The Hubert Murray Stadium is a sports venue located in Port Moresby, the capital city of Papua New Guinea. It was developed for the 1969 South Pacific Games on reclaimed land at Konedobu that had previously been shoreline mangroves. The athletics events and the opening and closing ceremonies were held at the new stadium, which was named after Sir Hubert Murray, a former lieutenant governor.

With an initial capacity of approximately 15,000 spectators, it was used for Australian football, soccer and school athletic events after the 1969 games. A redeveloped rectangular format was opened in 2022 after a redevelopment stalled for almost two decades and now hosts the Port Moresby Vipers rugby league team. As of 2023, it has capacity for 20,000 spectators.
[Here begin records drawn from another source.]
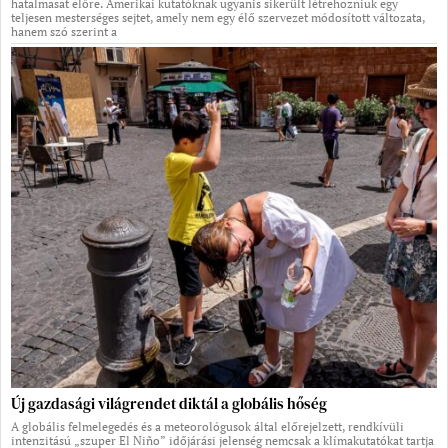
hatalmasat előre. Amerikai kutatóknak ugyanis sikerült létrehozniuk egy
teljesen mesterséges sejtet, amely nem egy élő szervezet módosított változata,
hanem szó szerint a
Új gazdasági világrendet diktál a globális hőség
A globális felmelegedés és a meteorológusok által előrejelzett, rendkívüli
intenzitású „szuper El Niño” időjárási jelenség nemcsak a klímakutatókat tartja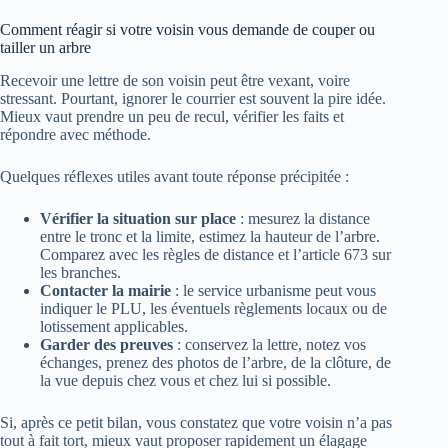
Comment réagir si votre voisin vous demande de couper ou
tailler un arbre
Recevoir une lettre de son voisin peut être vexant, voire
stressant. Pourtant, ignorer le courrier est souvent la pire idée.
Mieux vaut prendre un peu de recul, vérifier les faits et
répondre avec méthode.
Quelques réflexes utiles avant toute réponse précipitée :
Vérifier la situation sur place
: mesurez la distance
entre le tronc et la limite, estimez la hauteur de l’arbre.
Comparez avec les règles de distance et l’article 673 sur
les branches.
Contacter la mairie
: le service urbanisme peut vous
indiquer le PLU, les éventuels règlements locaux ou de
lotissement applicables.
Garder des preuves
: conservez la lettre, notez vos
échanges, prenez des photos de l’arbre, de la clôture, de
la vue depuis chez vous et chez lui si possible.
Si, après ce petit bilan, vous constatez que votre voisin n’a pas
tout à fait tort, mieux vaut proposer rapidement un élagage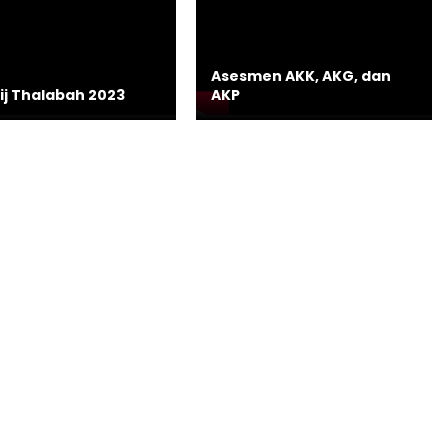
Asesmen AKK, AKG, dan
ij Thalabah 2023
AKP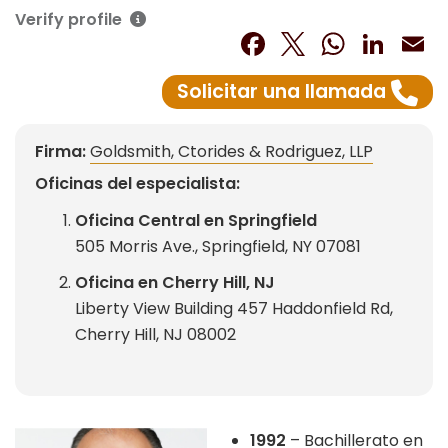
Verify profile
Facebook
Twitter
What
Lin
E
Solicitar una llamada
Firma:
Goldsmith, Ctorides & Rodriguez, LLP
Oficinas del especialista:
Oficina Central en Springfield
505 Morris Ave., Springfield, NY 07081
Oficina en Cherry Hill, NJ
Liberty View Building 457 Haddonfield Rd,
Cherry Hill, NJ 08002
1992
– Bachillerato en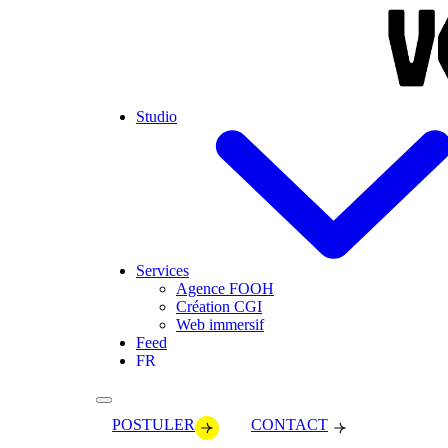
Skip to main content
Studio
Services
Agence FOOH
Création CGI
Web immersif
Feed
FR
POSTULER
CONTACT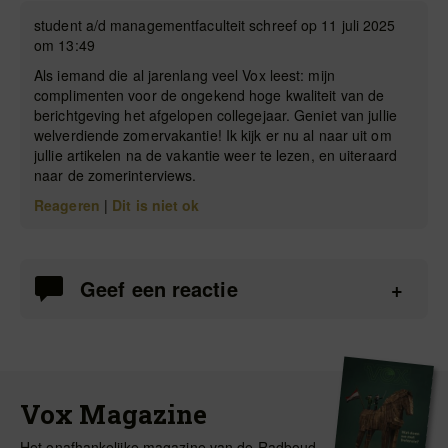
student a/d managementfaculteit schreef op 11 juli 2025
om 13:49
Als iemand die al jarenlang veel Vox leest: mijn
complimenten voor de ongekend hoge kwaliteit van de
berichtgeving het afgelopen collegejaar. Geniet van jullie
welverdiende zomervakantie! Ik kijk er nu al naar uit om
jullie artikelen na de vakantie weer te lezen, en uiteraard
naar de zomerinterviews.
Reageren
|
Dit is niet ok
Geef een reactie
Vox Magazine
Het onafhankelijke magazine van de Radboud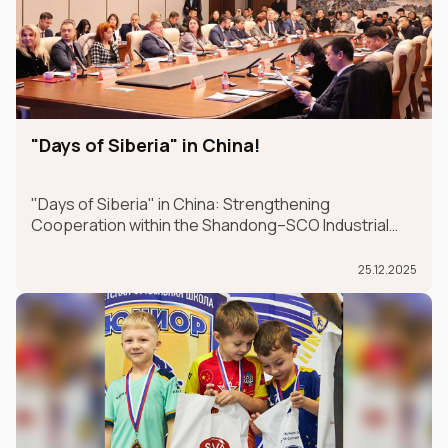
"Days of Siberia" in China!
"Days of Siberia" in China: Strengthening
Cooperation within the Shandong–SCO Industrial
and Logistics Supply Chain Forum
25.12.2025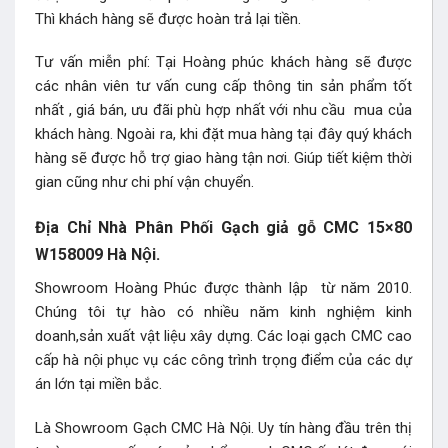
Thì khách hàng sẽ được hoàn trả lại tiền.
Tư vấn miễn phí: Tại Hoàng phúc khách hàng sẽ được
các nhân viên tư vấn cung cấp thông tin sản phẩm tốt
nhất , giá bán, ưu đãi phù hợp nhất với nhu cầu mua của
khách hàng. Ngoài ra, khi đặt mua hàng tại đây quý khách
hàng sẽ được hỗ trợ giao hàng tận nơi. Giúp tiết kiệm thời
gian cũng như chi phí vận chuyển.
Địa Chỉ Nhà Phân Phối Gạch giả gỗ CMC 15×80
W158009 Hà Nội.
Showroom Hoàng Phúc được thành lập từ năm 2010.
Chúng tôi tự hào có nhiều năm kinh nghiệm kinh
doanh,sản xuất vật liệu xây dựng. Các loại gạch CMC cao
cấp hà nội phục vụ các công trình trọng điểm của các dự
án lớn tại miền bắc.
Là Showroom Gạch CMC Hà Nội. Uy tín hàng đầu trên thị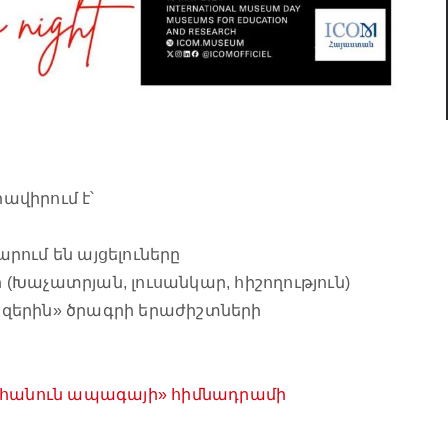
վիրում է՝
նկարում են այցելուները
ի (Խաչատրյան, լուսանկար, հիշողություն)
արզերին» ծրագրի երաժիշտների
 հանուն ապագայի» հիմնադրամի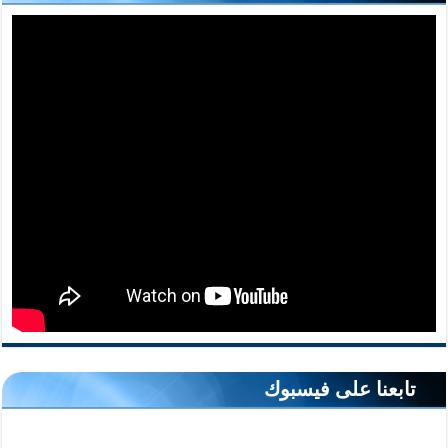
تابعنا على فيسبوك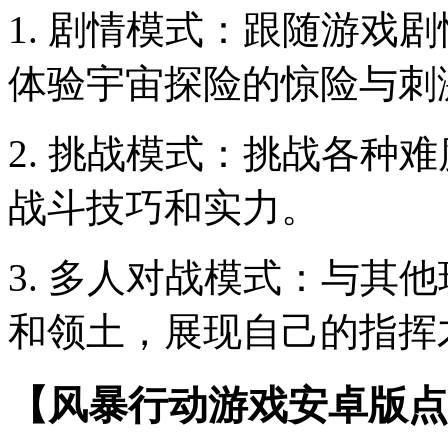
1. 剧情模式：跟随游戏
体验宇宙探险的惊险与刺
2. 挑战模式：挑战各种
战斗技巧和实力。
3. 多人对战模式：与其
和领土，展现自己的指挥
【风暴行动游戏安卓版点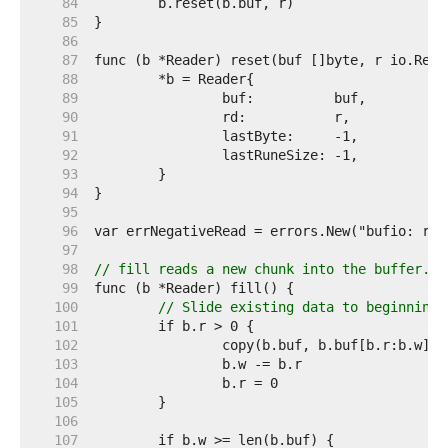
    84  
    85  
    86  
    87  
    88  
    89  
    90  
    91  
    92  
    93  
    94  
    95  
    96  
    97  
    98  
// fill reads a new chunk into the buffer.
    99  
   100  
// Slide existing data to beginning.
   101  
   102  
   103  
   104  
   105  
   106  
   107  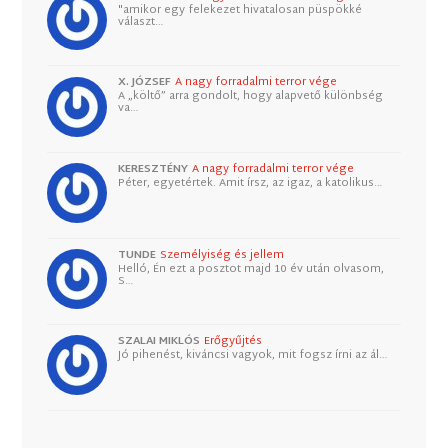
"amikor egy felekezet hivatalosan püspökké
választ…
X. JÓZSEF
A nagy forradalmi terror vége
A „költő” arra gondolt, hogy alapvető különbség
va…
KERESZTÉNY
A nagy forradalmi terror vége
Péter, egyetértek. Amit írsz, az igaz, a katolikus…
TUNDE
Személyiség és jellem
Helló, Én ezt a posztot majd 10 év után olvasom,
S…
SZALAI MIKLÓS
Erőgyűjtés
Jó pihenést, kiváncsi vagyok, mit fogsz írni az ál…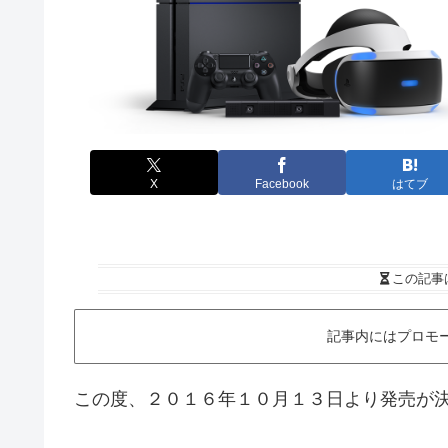
X
Facebook
はてブ
この記事
記事内にはプロモ
この度、２０１６年１０月１３日より発売が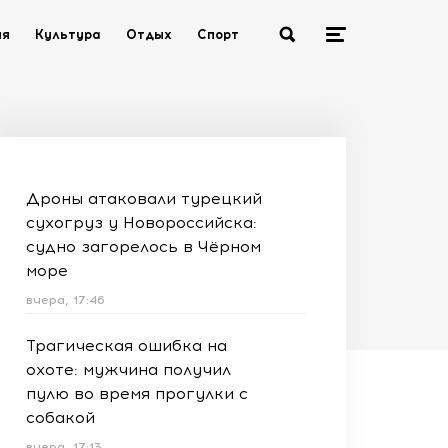
ия
Культура
Отдых
Спорт
Дроны атаковали турецкий
сухогруз у Новороссийска:
судно загорелось в Чёрном
море
вчера, 17:46
Трагическая ошибка на
охоте: мужчина получил
пулю во время прогулки с
собакой
вчера, 17:13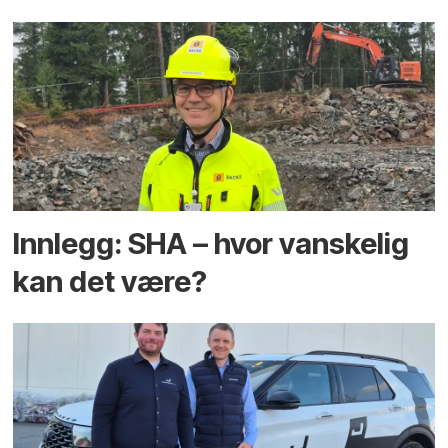
Innlegg: SHA – hvor vanskelig
kan det være?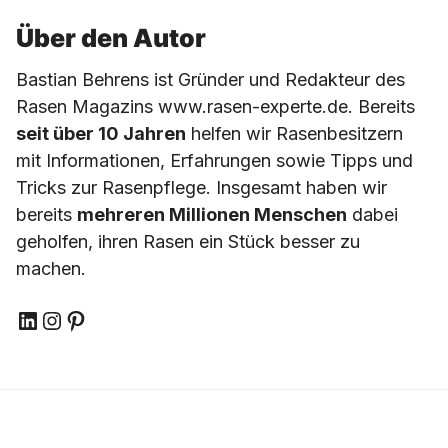
Über den Autor
Bastian Behrens ist Gründer und Redakteur des
Rasen Magazins www.rasen-experte.de. Bereits
seit über 10 Jahren
helfen wir Rasenbesitzern
mit Informationen, Erfahrungen sowie Tipps und
Tricks zur Rasenpflege. Insgesamt haben wir
bereits
mehreren Millionen Menschen
dabei
geholfen, ihren Rasen ein Stück besser zu
machen.
LinkedIn
Instagram
Pinterest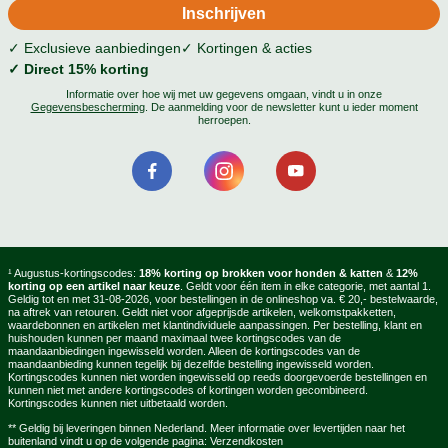
✓ Exclusieve aanbiedingen
✓ Kortingen & acties
✓ Direct 15% korting
Informatie over hoe wij met uw gegevens omgaan, vindt u in onze
Gegevensbescherming
. De aanmelding voor de newsletter kunt u ieder moment
herroepen.
¹ Augustus-kortingscodes:
18% korting op brokken voor honden & katten
&
12%
korting op een artikel naar keuze
. Geldt voor één item in elke categorie, met aantal 1.
Geldig tot en met 31-08-2026, voor bestellingen in de onlineshop va. € 20,- bestelwaarde,
na aftrek van retouren. Geldt niet voor afgeprijsde artikelen, welkomstpakketten,
waardebonnen en artikelen met klantindividuele aanpassingen. Per bestelling, klant en
huishouden kunnen per maand maximaal twee kortingscodes van de
maandaanbiedingen ingewisseld worden. Alleen de kortingscodes van de
maandaanbieding kunnen tegelijk bij dezelfde bestelling ingewisseld worden.
Kortingscodes kunnen niet worden ingewisseld op reeds doorgevoerde bestellingen en
kunnen niet met andere kortingscodes of kortingen worden gecombineerd.
Kortingscodes kunnen niet uitbetaald worden.
** Geldig bij leveringen binnen Nederland. Meer informatie over levertijden naar het
buitenland vindt u op de volgende pagina:
Verzendkosten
== Redevelopment and Rectangular configuration ==
In late 2003, a three-stage redevelopment of the site at a cost of K120 million via a public-private partnership began to expand the capacity to seat 25,000 people. The redeveloped stadium will be used for rugby league, rugby union, and soccer in a venue fit for FIFA standards, naturally grassed and with lighting suitable for television broadcasting of night events. The plans for the six-storey main stand included eight restaurants and a gymnasium with the facilities to host the weightlifting competition for the 2015 Pacific Games. Australian football and cricket were to be catered for by further expansion in stage three of the redevelopment.

However the stadium was not completed in time for the Pacific Games, which was moved to the Sir John Guise Stadium and the project remained abandoned for years.